Все это требовало от хозяев капсистемы, которые и верно и вовремя поняли не то что опасность, катастрофичность частично-сегментарного уподобления системе-антагонисту, изменения стратегического курса во всех трех «мирах» – «первом», «втором» и «третьем». В 1960–1970-е годы хозяева позднекапиталистического общества оказались в положении, сходным с таковым хозяев позднефеодального общества в 1360–1370-е годы. И так же как они, развернули социальное контрнаступление.

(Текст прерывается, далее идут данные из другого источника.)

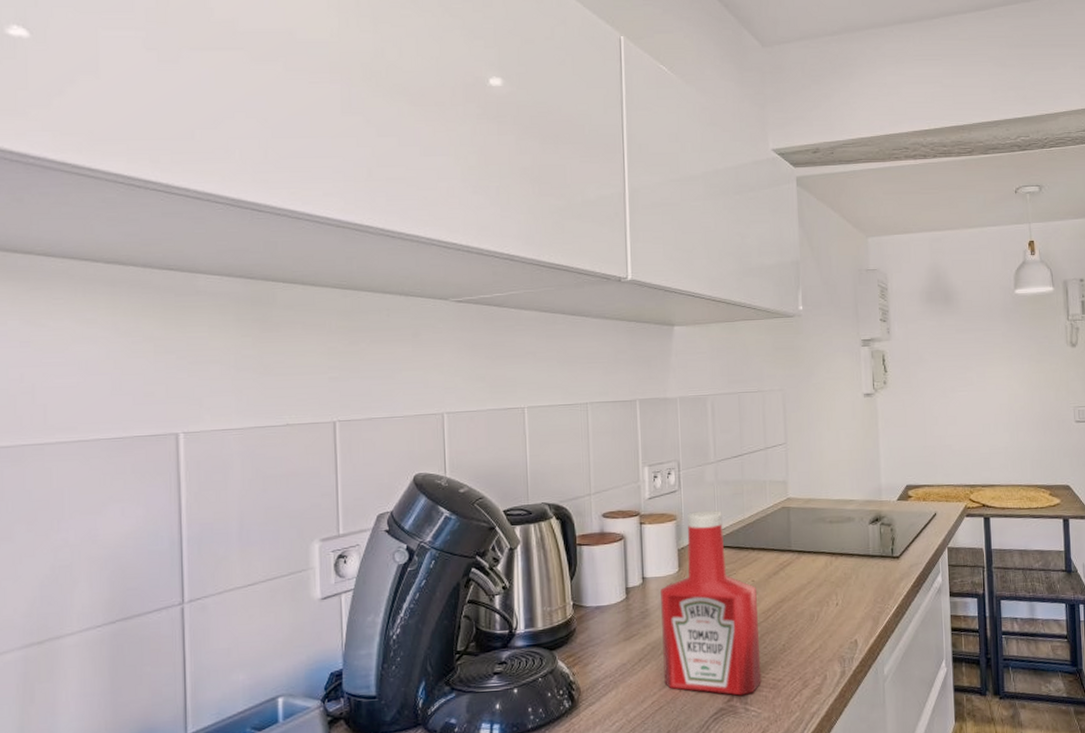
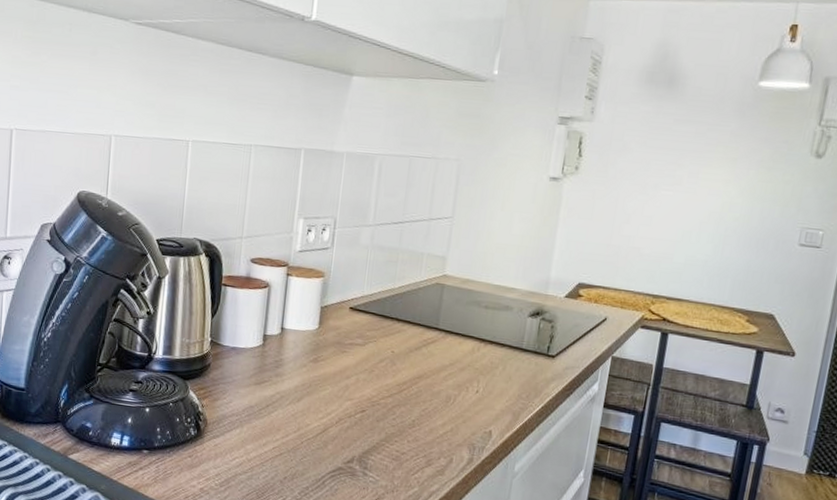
ketchup bottle: present [661,511,762,696] -> none [288,272,395,460]

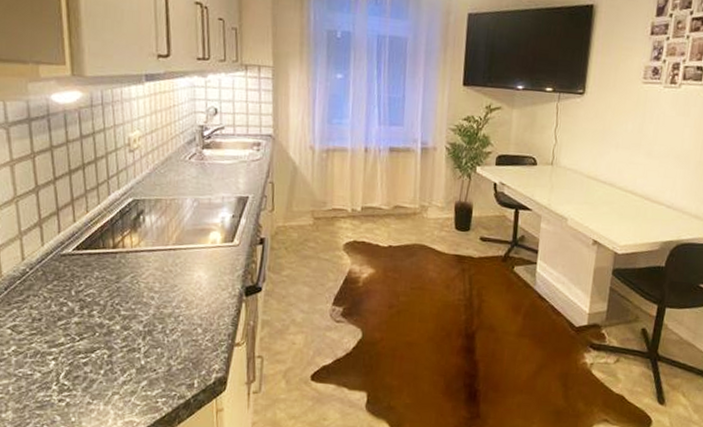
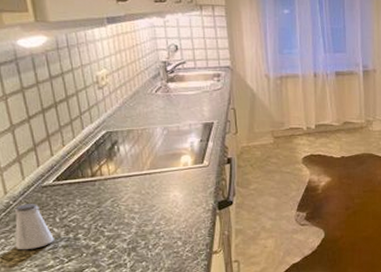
saltshaker: none [27,272,68,324] -> present [14,204,54,250]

Сначала в ситуации нарастающих для Запада трудностей была проведена интеллектуальная подготовка силами уже существующих и вновь созданных (например, Римский клуб, 1968 г.) структур. В это же время начали делать имя и репутацию «мыслителям» типа Ф. Хайека и К. Поппера – пригодятся. Затем пришла пора создавать новые политические структуры мирового уровня («Трехсторонняя комиссия», 1973 г.). В 1975 г. – году внешнеполитических побед СССР (Вьетнам, Хельсинки) по заказу «Трехсторонней комиссии» С. Хантингтон, М. Крозье и Дз. Ватануки написали большой доклад «Кризис демократии».
Оспаривая тезис Адама Смита о том, что единственным лекарством от зол демократии является еще большая демократия, тройка авторов констатировала, что многие проблемы на Западе и в США обусловлены избытком демократии. Выводы: «Необходима… более высокая степень умеренности демократии»; эффективное (т.е. в интересах мирового «трехстороннего» и иного истеблишмента) функционирование демократической политической системы «обычно требует определенной степени апатии и невовлеченности со стороны некоторых индивидов и групп».
Каких групп? И на это есть ответ: тех, что претендуют на возможности, позиции, вознаграждения и привилегии, на которые раньше не претендовали, т.е. на ту часть «общественного пирога», которая раньше принадлежала верхам. Отсюда еще один вывод: необходимость ограничения общественного влияния (public influence) на политический процесс, заниматься которым должны эксперты правящего класса. Речь прямо, откровенно и цинично идет о политической изоляции и маргинализации значительной части общества с целью избежать «социалистического рая».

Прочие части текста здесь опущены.